Anna Hoyle’s paintings of fake but humorous books are full of self-deprecation and universal absurdities (like the plight of depending on an IKEA pencil). One of our favorite details on her gouache paintings are the price stickers, which can carry their own jokes on each piece.
Edie Fake’s gouache-and-ink paintings explore issues of identity and sexuality through architectural and at first, seemingly abstract elements. The cascading geometric elements may recall the broader work of Maya Hayuk, yet Fake’s work is deceptively hyper-personal in nature.
In Michael Dandley’s gouache scenes render astral—and sometimes, cataclysmic—phenomenons happening both on Earth and far beyond. Also characteristic of his work are unexpected hues in each painting, whether it’s showing degradation of the planet or explorative adventures.
The small-scale gouache paintings by Paola Ciarska offer peeks inside private homes, with pop and fine art gems scattered throughout. The artist often depicts intimate moments, with personality present across the empty rooms. (Also presents are hints at her subjects being webcam performers or other Internet activity.)
Valeriya Volkova’s vibrant mixed-media houses offer surprises hidden throughout their contours. Using a combination of paint, markers, and ink, the structures take on different themes and surreal flourishes. The stranger parts of each piece are built upon the artist’s striking architectural sensibilities.
This June, Kazuki Takamatsu kicks off a double solo show at both locations of Dorothy Circus Gallery, in Rome and London. “For Tomorrow” collects new paintings that bridge analog and digital art, crafting gouache and acrylic layers that recreate figures first imagined using 3-D software. The artist uses this method to also tether both Eastern and Western culture. Takamatsu recently created the cover for the Hi-Fructose Collected 4 Box Set.
Amy Cutler’s gouache narratives explore womanhood and the Western experience through surrealism and icons of domestication. The Poughkeepsie-artist plays with pattern and texture in these scenes, pulled from both contemporary design and historical fashions. Her work has been shown in solo shows from New York to Stockholm.
Aya Kakeda, a Tokyo-born, New York-based artist, moves between illustration and personal work, all carrying a vibrancy and a dynamic layering aesthetic. Much of her work is created in gouache on wood or canvas, with Kakeda using the texture of each to breathe life into her fictional worlds.

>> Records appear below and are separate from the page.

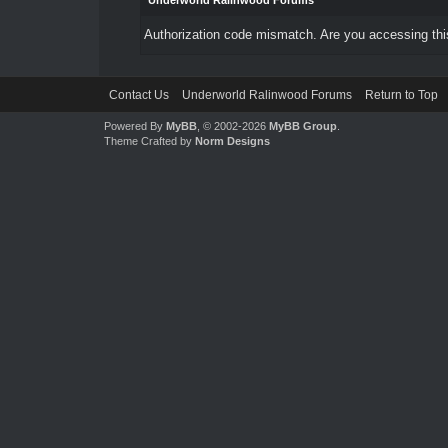
Underworld Ralinwood Forums
Authorization code mismatch. Are you accessing this
Contact Us
Underworld Ralinwood Forums
Return to Top
Powered By
MyBB
, © 2002-2026
MyBB Group
.
Theme Crafted by
Norm Designs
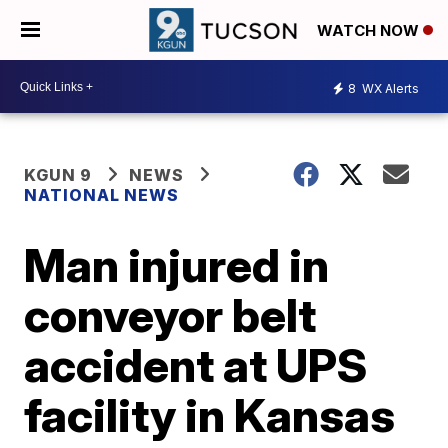
WATCH NOW
8
WX Alerts
KGUN 9
NEWS
NATIONAL NEWS
Man injured in
conveyor belt
accident at UPS
facility in Kansas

Erin McCarty, an Alaska-born, Arizona-based painter, creates large-scale gouache works that mix influences like the natural world, the human body, and the abstract ideas and emotions surrounding our place in the world. After graduating from the Pacific Northwest College of Art in Portland in 2010, the artist worked in the Oregan area before returning to her home state of Alaska, where she recharged and created a new body of work inspired by the region. These days, she lives in Tucson, where she's inspired by a new terrain and ecosystem.